▶ **Given problem**:
Reproduce every line below verbatim, leaving out the pictures.

▶ **Data provided**:

━━━━━━━━━━━━━━━━━━━━━━━━━━━━━━

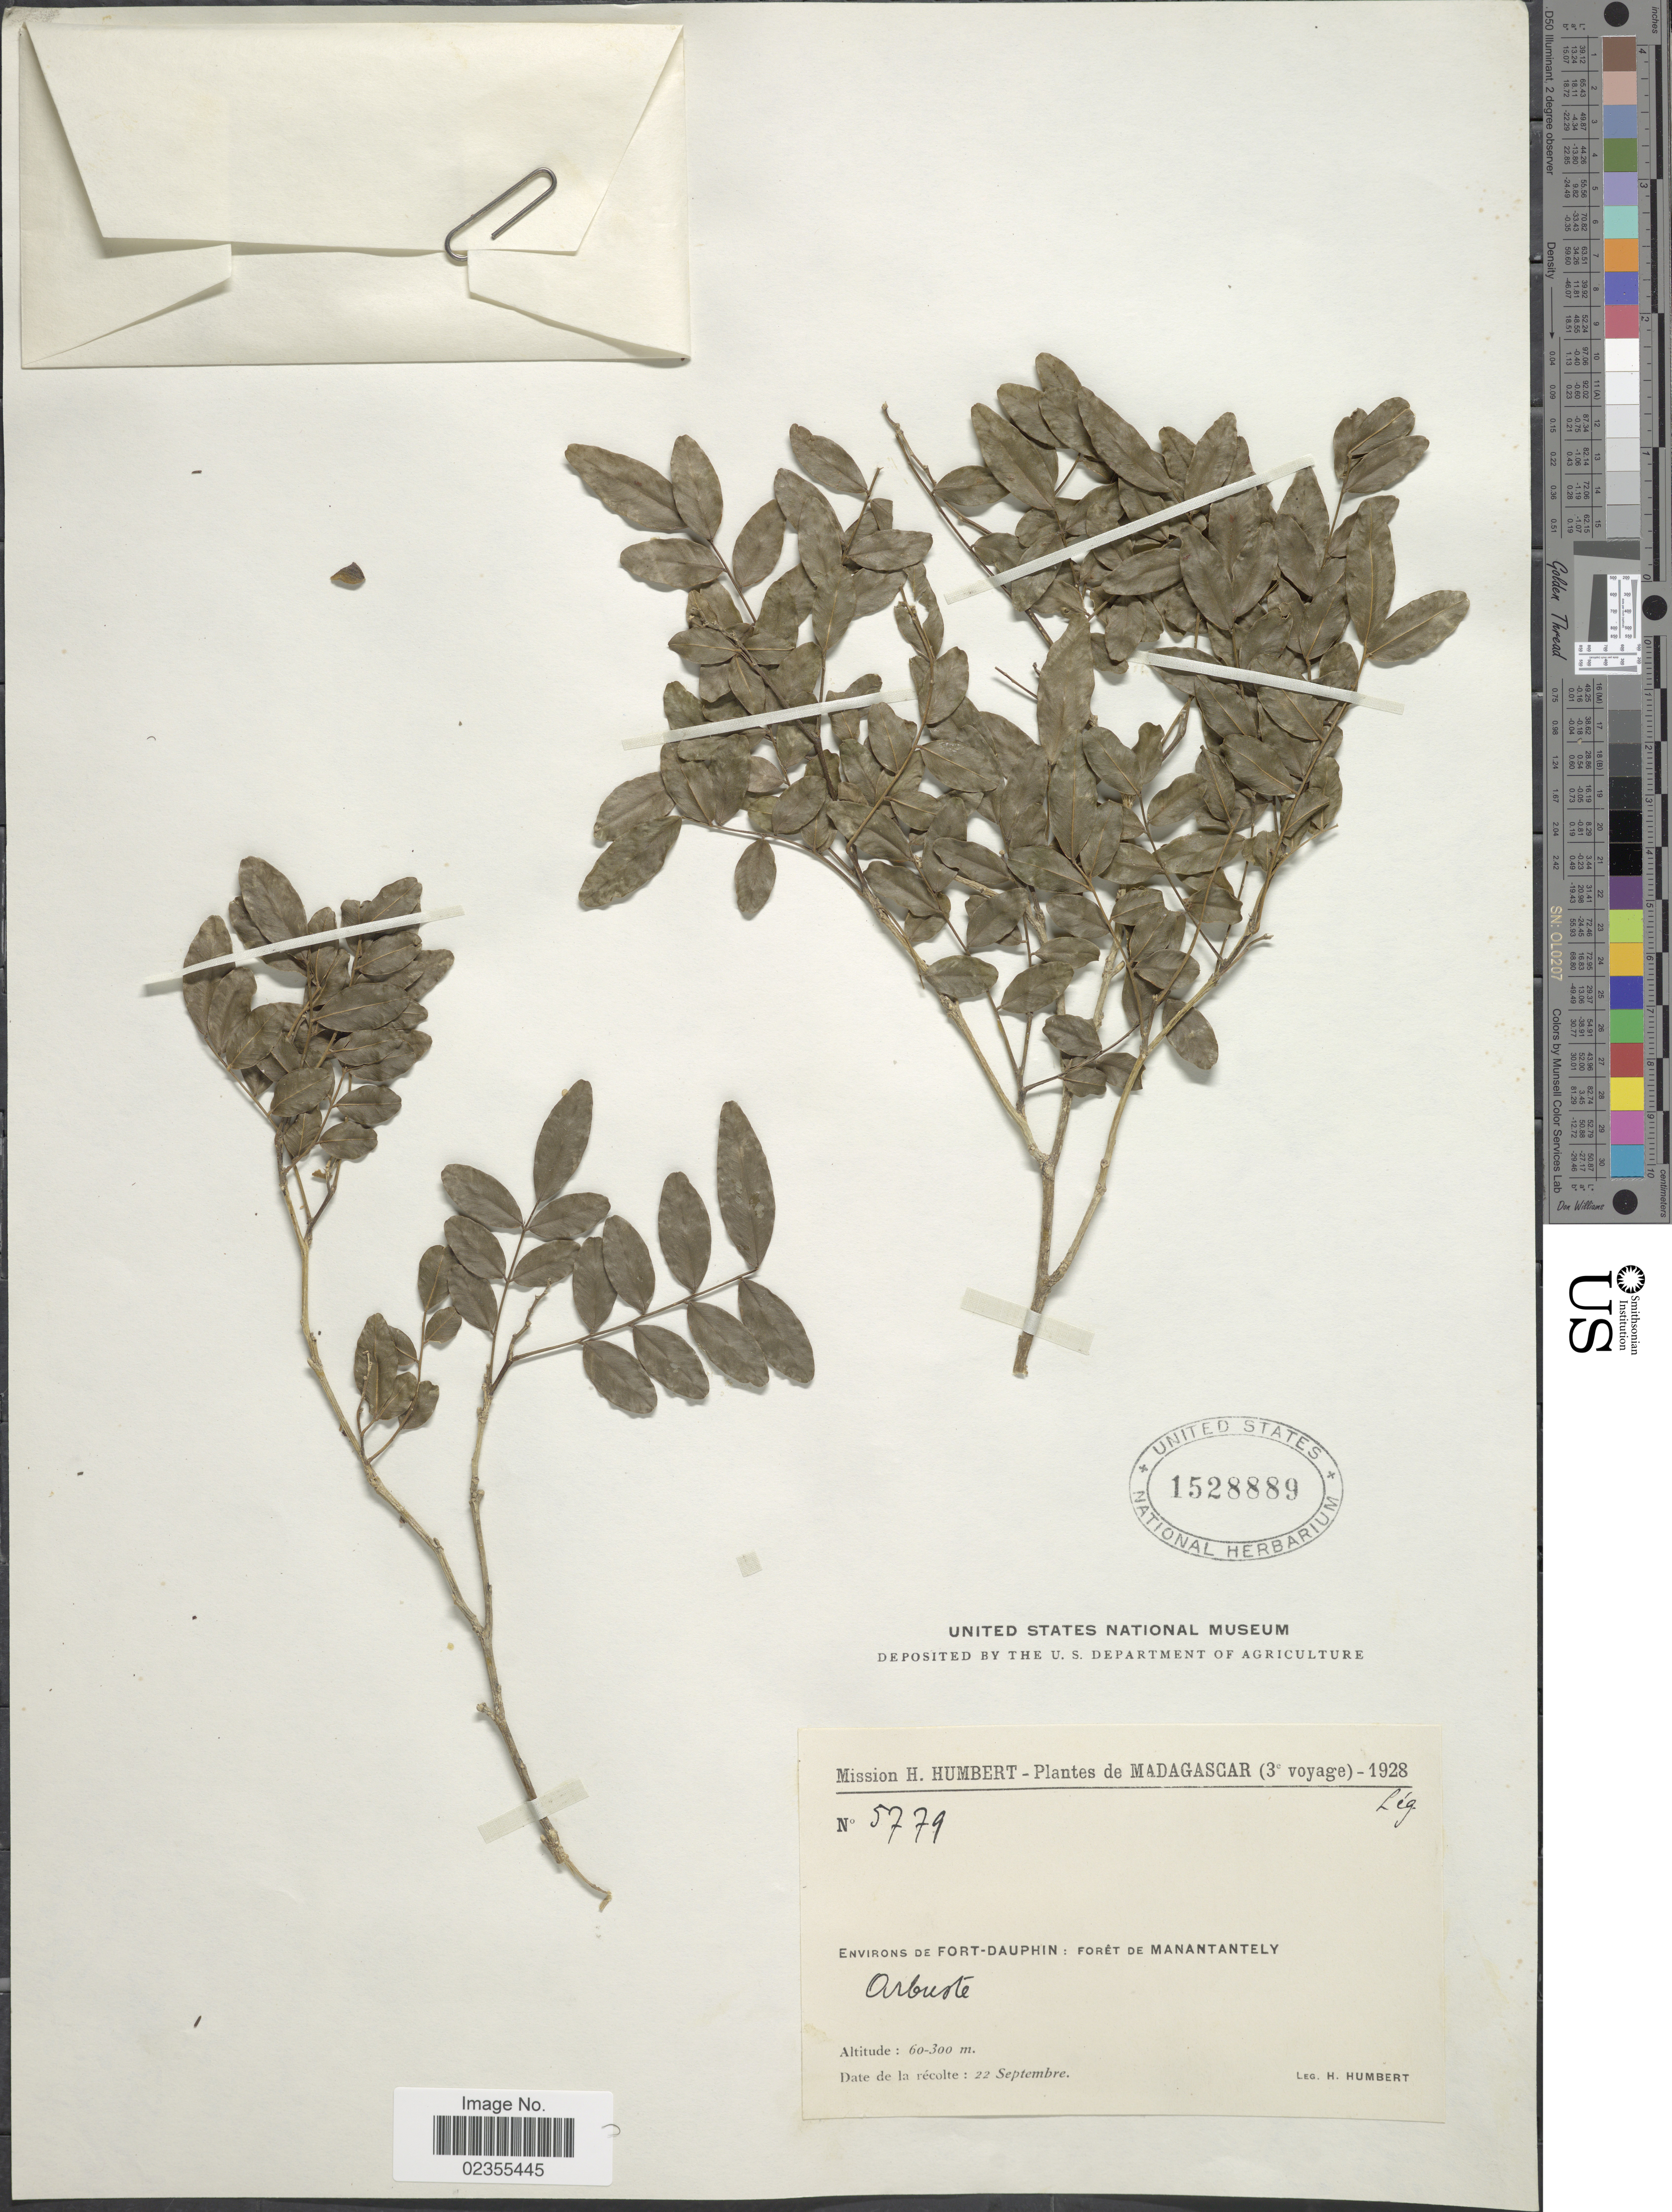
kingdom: Plantae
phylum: Tracheophyta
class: Magnoliopsida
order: Fabales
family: Fabaceae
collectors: H. Humbert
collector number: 5779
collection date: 1928-09-22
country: Madagascar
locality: Environs de Fort-Dauphin: Forêt de Manantantely, Arbuste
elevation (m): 60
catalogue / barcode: US 1528889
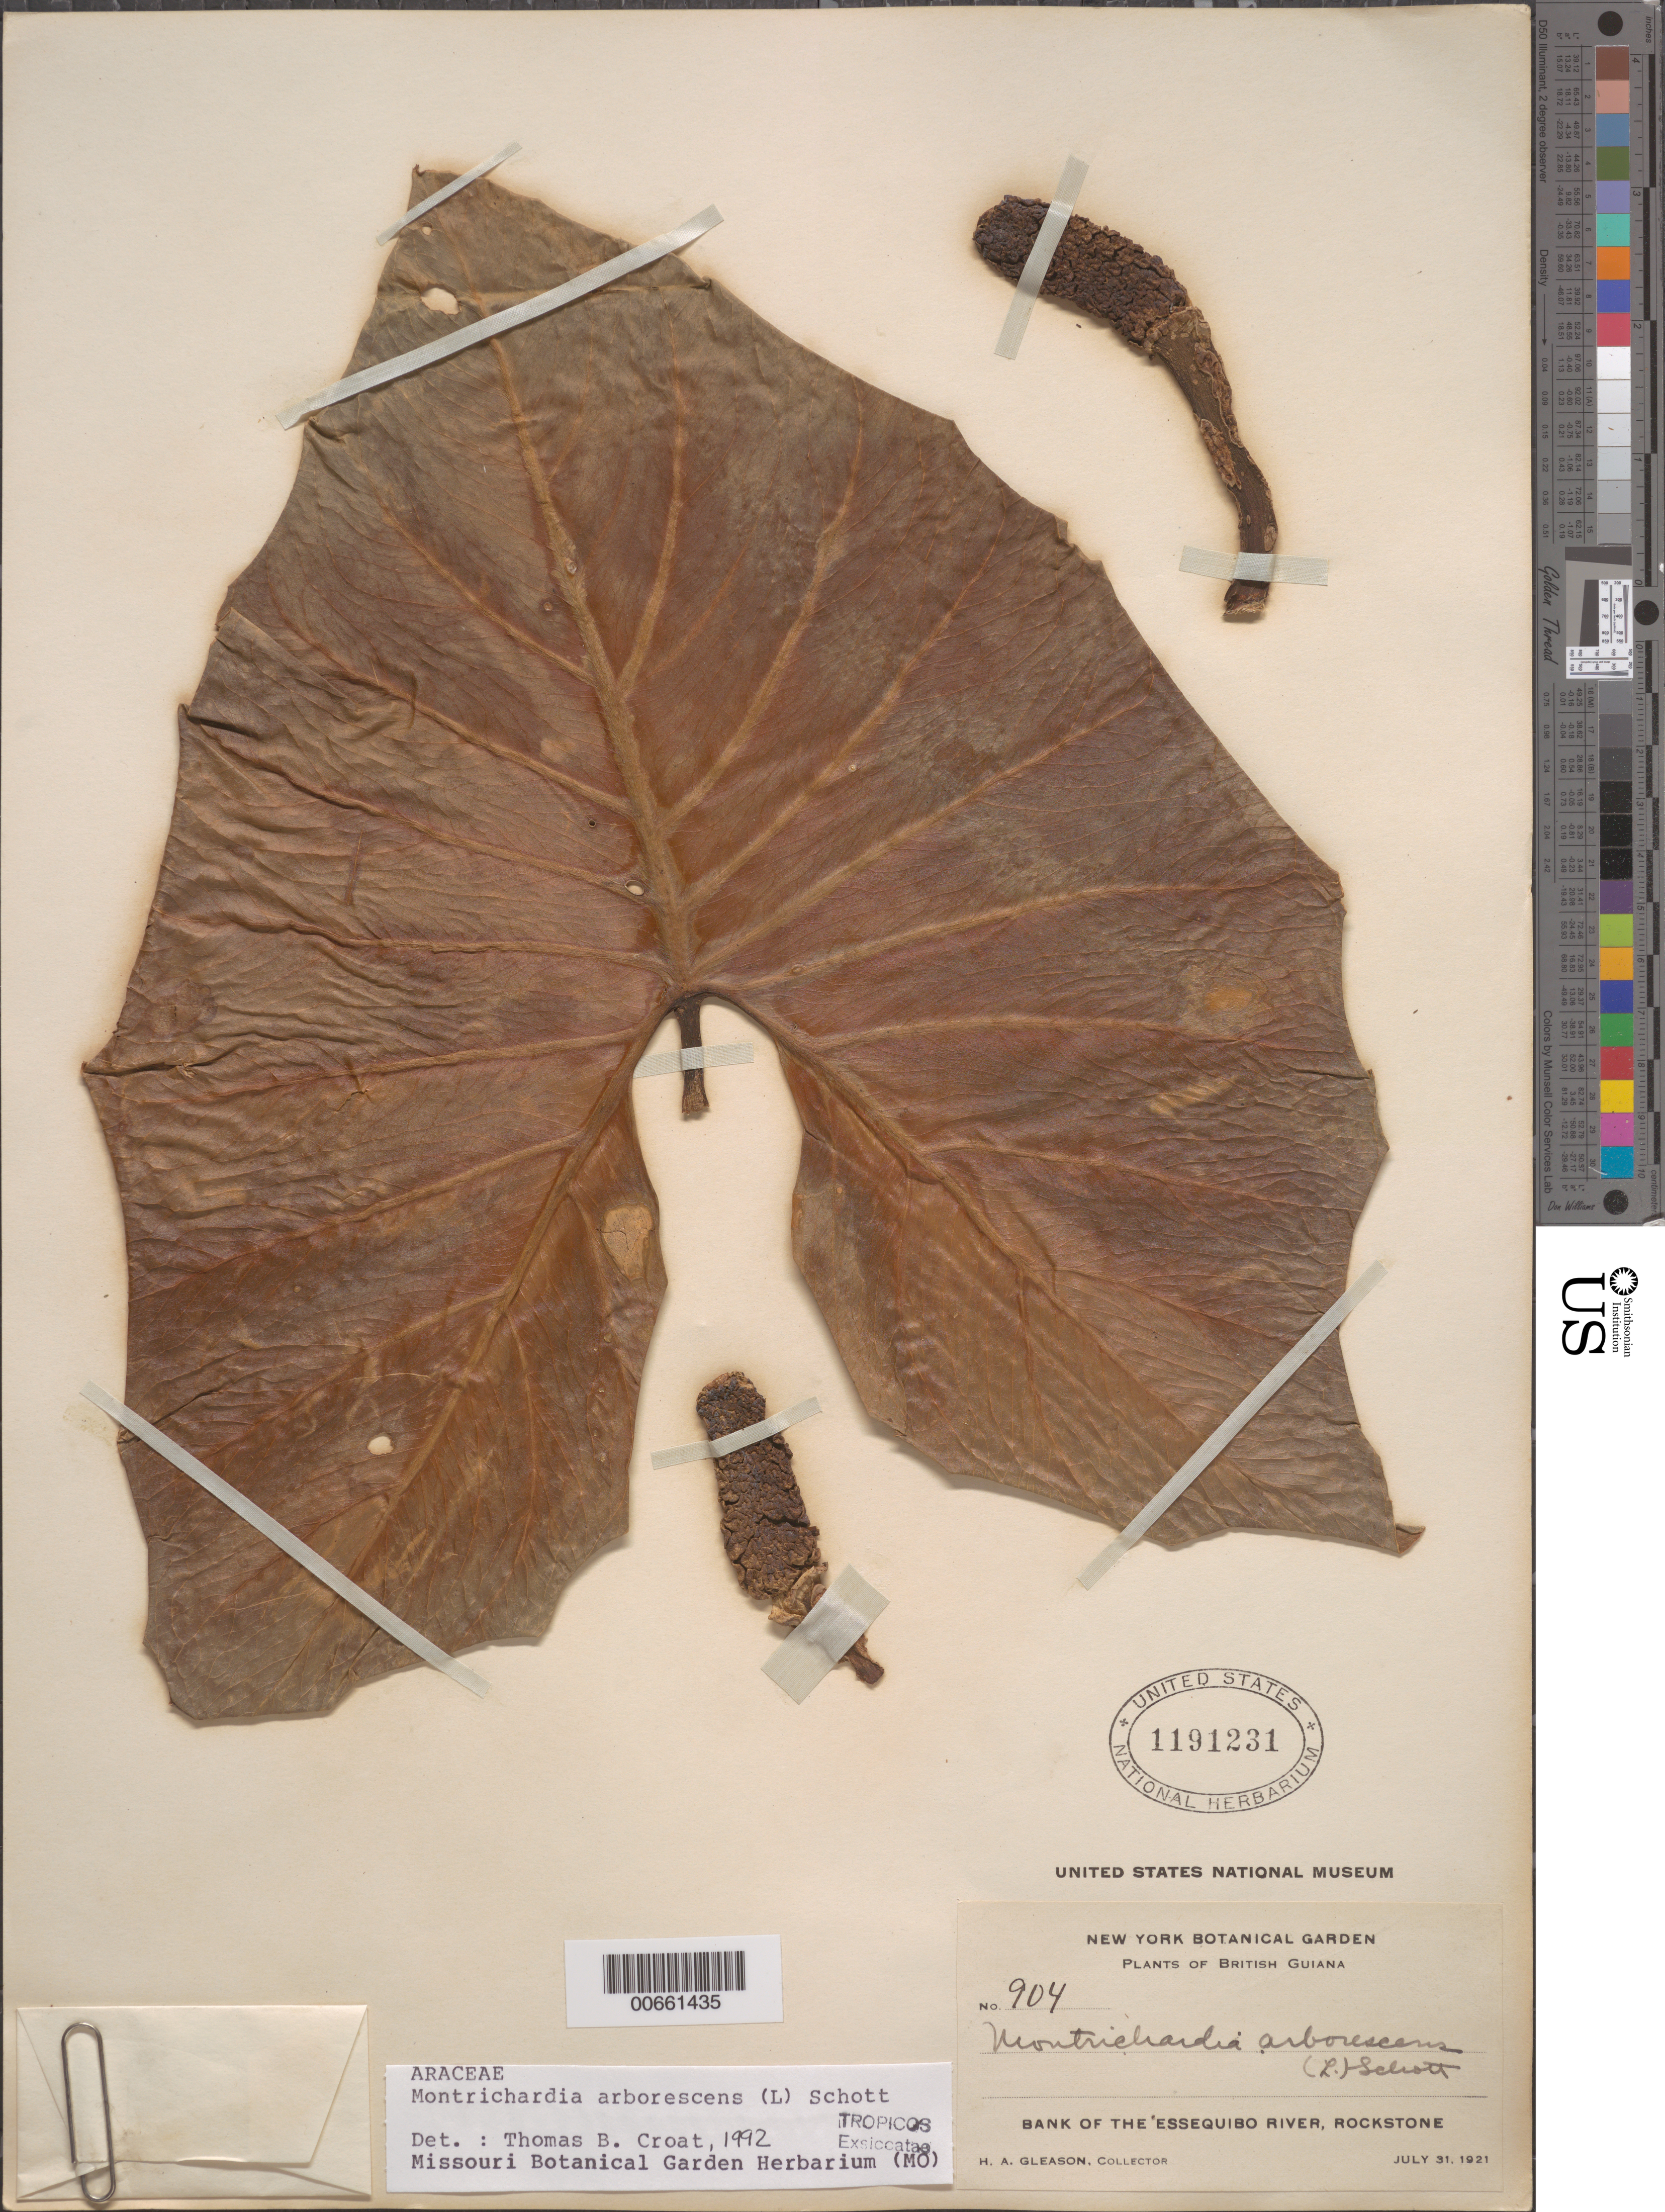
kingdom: Plantae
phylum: Tracheophyta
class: Liliopsida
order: Alismatales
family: Araceae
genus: Montrichardia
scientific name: Montrichardia arborescens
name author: (L.) Schott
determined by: Croat, Thomas B., Missouri Botanical Garden (MO)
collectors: H. A. Gleason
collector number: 904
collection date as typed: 31-Jul-21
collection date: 1921-07-31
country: Guyana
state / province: U. Demerara-Berbice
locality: Rockstone, on the Essequibo River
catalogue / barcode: US 1191231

━━━━━━━━━━━━━━━━━━━━━━━━━━━━━━

▶ **Answer to the problem**:
kingdom: Plantae
phylum: Tracheophyta
class: Magnoliopsida
order: Fabales
family: Fabaceae
collectors: H. Humbert
collector number: 5779
collection date: 1928-09-22
country: Madagascar
locality: Environs de Fort-Dauphin: Forêt de Manantantely, Arbuste
elevation (m): 60
catalogue / barcode: US 1528889
kingdom: Plantae
phylum: Tracheophyta
class: Liliopsida
order: Alismatales
family: Araceae
genus: Montrichardia
scientific name: Montrichardia arborescens
name author: (L.) Schott
determined by: Croat, Thomas B., Missouri Botanical Garden (MO)
collectors: H. A. Gleason
collector number: 904
collection date as typed: 31-Jul-21
collection date: 1921-07-31
country: Guyana
state / province: U. Demerara-Berbice
locality: Rockstone, on the Essequibo River
catalogue / barcode: US 1191231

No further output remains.